§ Extracted text
========================================
As to the third prong — whether the designated forum would be so seriously inconvenient that requiring a plaintiff to bring suit there would be unjust — participants argued that their witnesses or medical providers who diagnosed and treated them are located in the state where they have sued, not in the plan’s selected forum. These arguments ignore the controlling case law that there are no witness appearances or testimony in benefit claims cases; benefit claims cases are generally decided on a closed administrative record. Therefore, the courts found that the location of witnesses is a non-issue which does not help participants carry the burden of showing that the forum selection provisions are unenforceable. As one court said when it rejected such an argument and enforced a plan’s forum selection provision: “In bringing this suit, [plaintiffs] claim rights under the Plan … They must take the bad with the good.”
Although plan forum selection provisions satisfy the three-prong test, we submit that the three-prong test is not necessary to enforce them. Given the overarching concern that ERISA requires compliance with the plan terms and the federal concern for uniformity, the plain language of the plans should be enforced.
More participant arguments that fail to stop enforcement of plan forum selection clauses.
========================================
§ Records provided
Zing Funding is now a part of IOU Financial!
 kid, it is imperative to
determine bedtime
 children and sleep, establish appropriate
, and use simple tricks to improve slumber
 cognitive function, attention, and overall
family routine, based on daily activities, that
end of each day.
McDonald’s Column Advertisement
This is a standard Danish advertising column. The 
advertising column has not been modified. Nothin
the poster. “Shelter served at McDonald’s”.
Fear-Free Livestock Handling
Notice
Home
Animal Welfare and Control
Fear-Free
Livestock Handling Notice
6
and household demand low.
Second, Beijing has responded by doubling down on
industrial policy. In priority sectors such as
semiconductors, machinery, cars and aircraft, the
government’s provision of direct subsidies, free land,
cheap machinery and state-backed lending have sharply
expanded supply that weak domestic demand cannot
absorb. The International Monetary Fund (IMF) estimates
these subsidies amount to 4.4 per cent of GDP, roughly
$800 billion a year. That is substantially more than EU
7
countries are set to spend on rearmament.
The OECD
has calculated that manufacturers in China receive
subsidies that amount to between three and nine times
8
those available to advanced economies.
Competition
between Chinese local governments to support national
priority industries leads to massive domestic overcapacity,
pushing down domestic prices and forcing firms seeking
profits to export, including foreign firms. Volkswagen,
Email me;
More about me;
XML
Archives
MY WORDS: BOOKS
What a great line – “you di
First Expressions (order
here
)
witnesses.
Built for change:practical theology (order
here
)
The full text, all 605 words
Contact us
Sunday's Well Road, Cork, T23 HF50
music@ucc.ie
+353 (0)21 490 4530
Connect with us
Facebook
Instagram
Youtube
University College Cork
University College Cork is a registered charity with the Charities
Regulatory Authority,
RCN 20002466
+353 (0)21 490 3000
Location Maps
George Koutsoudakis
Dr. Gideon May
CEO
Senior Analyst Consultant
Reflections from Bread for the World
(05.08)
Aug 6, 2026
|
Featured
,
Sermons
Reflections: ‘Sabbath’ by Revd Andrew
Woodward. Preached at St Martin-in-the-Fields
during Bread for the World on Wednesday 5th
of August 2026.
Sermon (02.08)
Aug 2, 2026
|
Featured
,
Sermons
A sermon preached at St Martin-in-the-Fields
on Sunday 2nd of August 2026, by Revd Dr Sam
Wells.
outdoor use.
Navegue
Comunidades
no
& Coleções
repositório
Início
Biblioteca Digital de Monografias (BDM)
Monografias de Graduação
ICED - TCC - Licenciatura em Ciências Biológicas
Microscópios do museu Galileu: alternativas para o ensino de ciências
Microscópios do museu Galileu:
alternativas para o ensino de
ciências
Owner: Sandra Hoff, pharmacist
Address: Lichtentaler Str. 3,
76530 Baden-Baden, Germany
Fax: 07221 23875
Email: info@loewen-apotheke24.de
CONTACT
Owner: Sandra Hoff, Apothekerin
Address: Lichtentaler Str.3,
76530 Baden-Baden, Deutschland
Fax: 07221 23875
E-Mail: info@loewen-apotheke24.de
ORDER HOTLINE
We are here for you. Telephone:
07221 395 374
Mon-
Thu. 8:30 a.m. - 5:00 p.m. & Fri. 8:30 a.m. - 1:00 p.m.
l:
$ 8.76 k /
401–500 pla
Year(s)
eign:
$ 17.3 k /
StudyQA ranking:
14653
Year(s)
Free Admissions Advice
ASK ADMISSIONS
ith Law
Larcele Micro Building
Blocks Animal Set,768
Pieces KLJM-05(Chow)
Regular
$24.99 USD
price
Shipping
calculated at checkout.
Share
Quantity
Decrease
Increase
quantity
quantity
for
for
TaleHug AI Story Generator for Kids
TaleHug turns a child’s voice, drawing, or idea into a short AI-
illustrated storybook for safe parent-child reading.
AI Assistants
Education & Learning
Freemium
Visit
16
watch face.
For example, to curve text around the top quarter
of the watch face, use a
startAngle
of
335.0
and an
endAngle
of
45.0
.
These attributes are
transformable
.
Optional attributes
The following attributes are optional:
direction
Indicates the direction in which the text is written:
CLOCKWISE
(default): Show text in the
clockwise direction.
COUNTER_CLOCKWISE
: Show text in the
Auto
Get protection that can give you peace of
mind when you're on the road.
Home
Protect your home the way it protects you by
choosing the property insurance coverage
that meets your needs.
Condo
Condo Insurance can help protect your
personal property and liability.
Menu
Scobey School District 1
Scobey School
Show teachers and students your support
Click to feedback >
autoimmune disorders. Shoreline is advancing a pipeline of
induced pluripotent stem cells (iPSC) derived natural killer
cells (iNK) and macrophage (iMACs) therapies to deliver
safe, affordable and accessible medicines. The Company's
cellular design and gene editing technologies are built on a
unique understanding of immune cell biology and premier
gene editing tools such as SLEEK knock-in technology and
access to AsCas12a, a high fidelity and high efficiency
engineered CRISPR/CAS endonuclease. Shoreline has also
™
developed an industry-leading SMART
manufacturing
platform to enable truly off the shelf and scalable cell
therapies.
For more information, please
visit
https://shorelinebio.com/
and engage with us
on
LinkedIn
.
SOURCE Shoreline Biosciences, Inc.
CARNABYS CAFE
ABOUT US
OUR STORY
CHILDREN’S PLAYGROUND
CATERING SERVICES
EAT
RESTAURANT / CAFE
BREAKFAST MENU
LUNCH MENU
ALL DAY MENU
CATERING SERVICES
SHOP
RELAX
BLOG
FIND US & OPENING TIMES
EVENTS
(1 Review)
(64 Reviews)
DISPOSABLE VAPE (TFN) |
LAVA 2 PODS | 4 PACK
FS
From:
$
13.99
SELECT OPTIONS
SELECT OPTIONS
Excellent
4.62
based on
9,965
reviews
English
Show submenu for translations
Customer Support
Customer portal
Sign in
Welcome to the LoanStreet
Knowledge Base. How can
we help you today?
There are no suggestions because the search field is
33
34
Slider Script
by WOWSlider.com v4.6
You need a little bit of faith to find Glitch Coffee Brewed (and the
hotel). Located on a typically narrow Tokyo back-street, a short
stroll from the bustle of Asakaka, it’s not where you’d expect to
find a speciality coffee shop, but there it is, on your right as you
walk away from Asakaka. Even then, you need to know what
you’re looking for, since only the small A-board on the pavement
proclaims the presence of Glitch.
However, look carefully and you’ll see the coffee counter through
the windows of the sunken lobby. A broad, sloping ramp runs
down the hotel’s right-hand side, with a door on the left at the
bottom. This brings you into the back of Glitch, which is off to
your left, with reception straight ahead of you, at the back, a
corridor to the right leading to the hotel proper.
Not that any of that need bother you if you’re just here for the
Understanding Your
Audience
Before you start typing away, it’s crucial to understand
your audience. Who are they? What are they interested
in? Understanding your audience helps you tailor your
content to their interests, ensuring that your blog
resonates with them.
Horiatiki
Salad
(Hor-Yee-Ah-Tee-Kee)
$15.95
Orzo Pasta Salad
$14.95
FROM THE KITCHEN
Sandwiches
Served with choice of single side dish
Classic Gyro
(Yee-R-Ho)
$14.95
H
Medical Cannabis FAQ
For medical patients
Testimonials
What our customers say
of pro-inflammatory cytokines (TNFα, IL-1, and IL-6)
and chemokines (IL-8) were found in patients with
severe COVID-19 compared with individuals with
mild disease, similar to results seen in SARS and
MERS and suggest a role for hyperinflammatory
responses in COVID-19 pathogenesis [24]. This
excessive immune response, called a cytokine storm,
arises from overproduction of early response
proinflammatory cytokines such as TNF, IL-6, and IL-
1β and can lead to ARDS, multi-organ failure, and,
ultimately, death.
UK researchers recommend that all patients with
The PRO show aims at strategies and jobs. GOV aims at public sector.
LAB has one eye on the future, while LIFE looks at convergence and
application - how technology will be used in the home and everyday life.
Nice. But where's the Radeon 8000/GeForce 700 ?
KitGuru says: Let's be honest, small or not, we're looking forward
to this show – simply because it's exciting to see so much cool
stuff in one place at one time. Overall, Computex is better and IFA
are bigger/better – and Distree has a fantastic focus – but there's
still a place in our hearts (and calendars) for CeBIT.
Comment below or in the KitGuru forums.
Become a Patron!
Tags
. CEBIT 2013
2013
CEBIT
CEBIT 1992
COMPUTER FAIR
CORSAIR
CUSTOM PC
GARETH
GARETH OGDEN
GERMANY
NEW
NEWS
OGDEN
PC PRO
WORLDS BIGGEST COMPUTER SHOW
========================================
§ Instructions
A – Copy the passage on forum selection clauses word for word, everything from "Although plan forum" down to "forum selection clauses.".
B – Write the next part of the passage on forum selection clauses, starting right after its final line.
The entries have nothing to do with the passage on forum selection clauses.

§ Expected responses
A –
Although plan forum selection provisions satisfy the three-prong test, we submit that the three-prong test is not necessary to enforce them. Given the overarching concern that ERISA requires compliance with the plan terms and the federal concern for uniformity, the plain language of the plans should be enforced.
More participant arguments that fail to stop enforcement of plan forum selection clauses.

B –
In our cases, participants have also argued that the plan forum selection provision is unenforceable because it is superseded by ERISA’s venue provision, which provides that actions under ERISA “may be brought in the district where the plan is administered, where the breach took place, or where a defendant resides or may be found.” The courts have rejected that argument. If Congress had wanted to prevent plans from avoiding the statutory venue provision through the use of a forum selection provision, Congress could have done so. There are provisions that ERISA expressly prohibits, but forum selection provisions are not among them. We have encountered participants who argued that the forum selection provision is unreasonable, because they allegedly had no prior notice of the provision. This argument arises in cases where the forum selection clauses were added by plan amendments adopted after the plaintiffs became plan participants. Whether notice is required is questionable. However we were able to rebut the argument with evidence of the Summaries of Material Modifications (SMMs) provided to all participants in the plans when they were amended to include the forum selection provision. This was sufficient to reasonably communicate the provision to the participants without regard to whether the participants read the SMMs.
Closing Note: Civil Procedure — The appellate courts are not in agreement.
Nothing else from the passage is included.